Always remember that cancer doesn’t discriminate.

It can really happen to any one regardless of age, colour, gender or religion and we can ignore this for as long as we want but its still happening. Cancer tried to throw me off my course, but I won’t let it, I must continue living.

This is why charity’s like The Tom Bowdidge Youth Cancer Foundation are so important in helping people like me who need it most, we need to acknowledge the wonderful people behind these charities who devote their time to fundraise money to give to vulnerable people, times like these are hard for non-profit organisations and this is why we need to come together and raise awareness so they can continue their incredible work.

So please donate what you can because we need you now more then ever.

The Tom Bowdidge Youth Cancer Foundation is working flat out answering the many pleas for help. Our Grant applications have increased by 900% compared to this time last year.

Today we received this lovely message from one of our CLIC Sargent social workers based in Bristol.

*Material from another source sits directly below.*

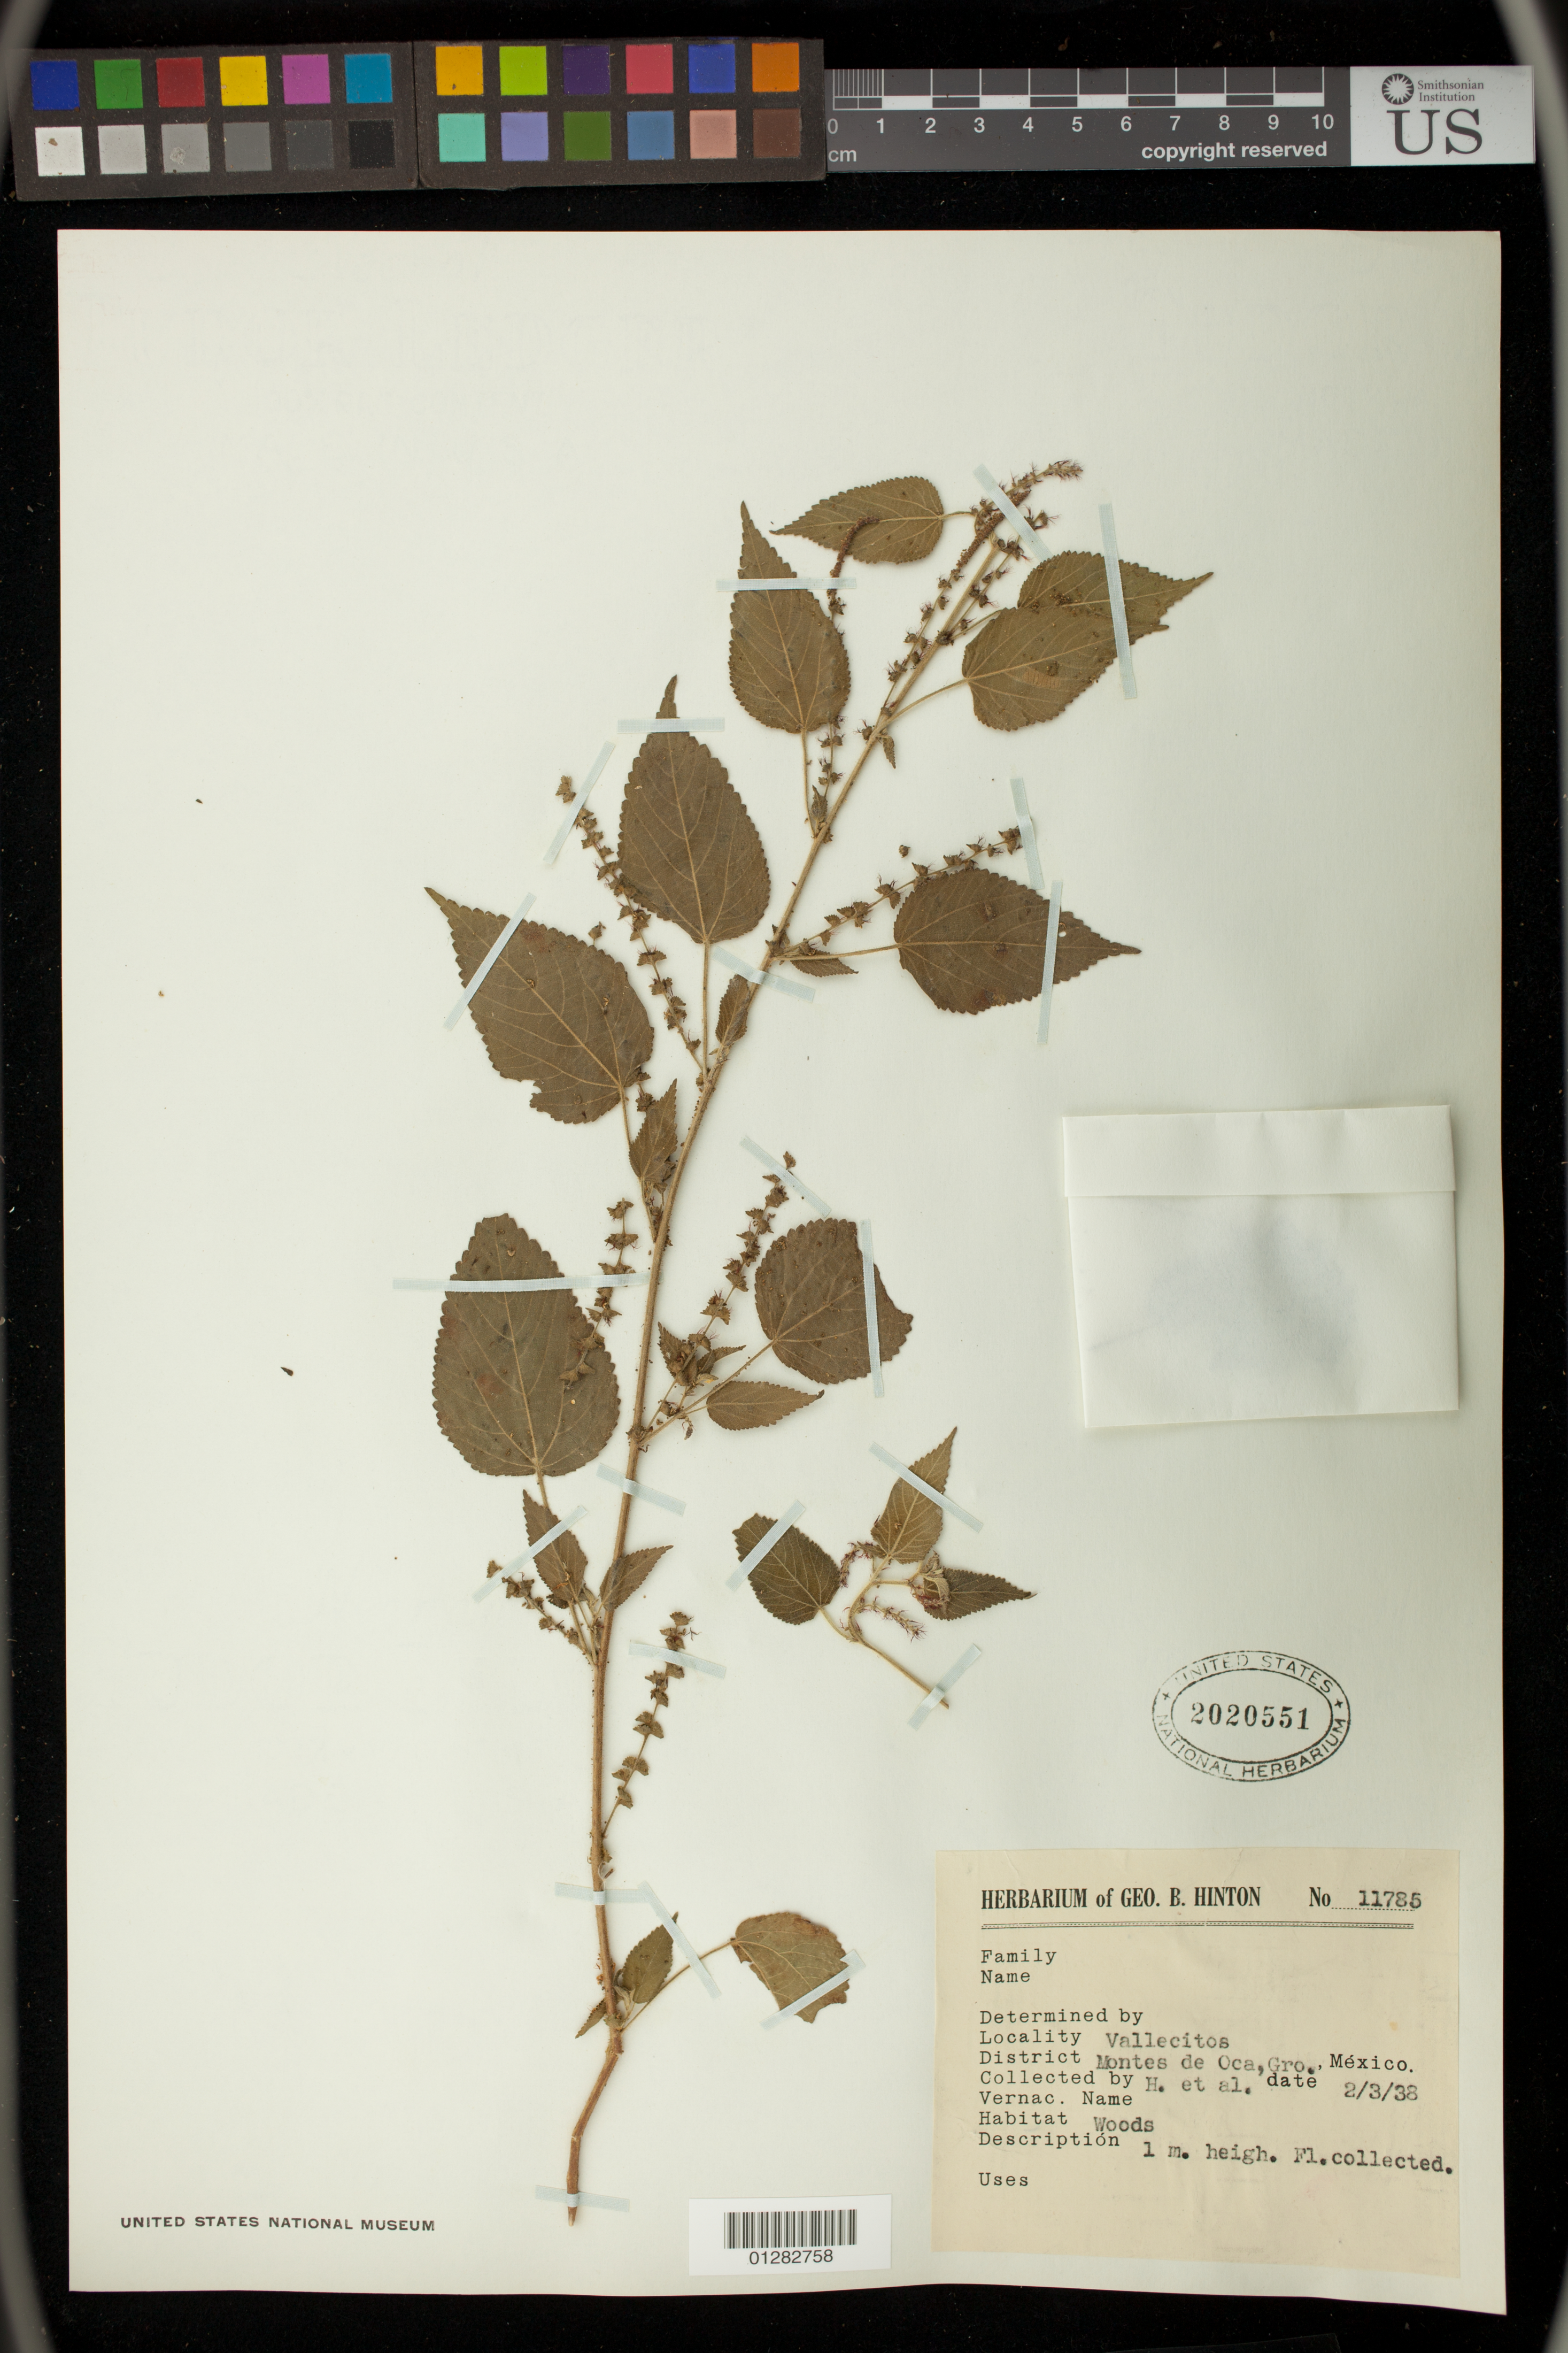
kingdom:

‘Thank you from the bottom of my heart to the Tom Bowdidge Youth Cancer Foundation. The grant you have awarded the family who I am currently supporting will make a huge difference to them at a time that is hugely uncertain and overwhelming for them. The patient is 24 years old and sadly suffered a stroke just before Easter – she is very unwell in hospital and things are uncertain. Her mother lives in Portugal and has been desperate to come to the UK to be by her daughter’s side. This has been extremely difficult in the current climate, with reduced transport and reduced earnings. The grant you have provided the family will enable mum to book a flight and transport to the hospital immediately. The speed and ease at which you have awarded this has made all the difference in a situation where time is very precious for the family. There are very few charities who provide such support to young people with cancer who are over the age of 18 yrs, so without you this would not have been possible.  Honestly I cannot tell you how much stress and anxiety this has taken away from the family at what is a really awful time for them. God bless you all and please keep doing the amazing work that you do.’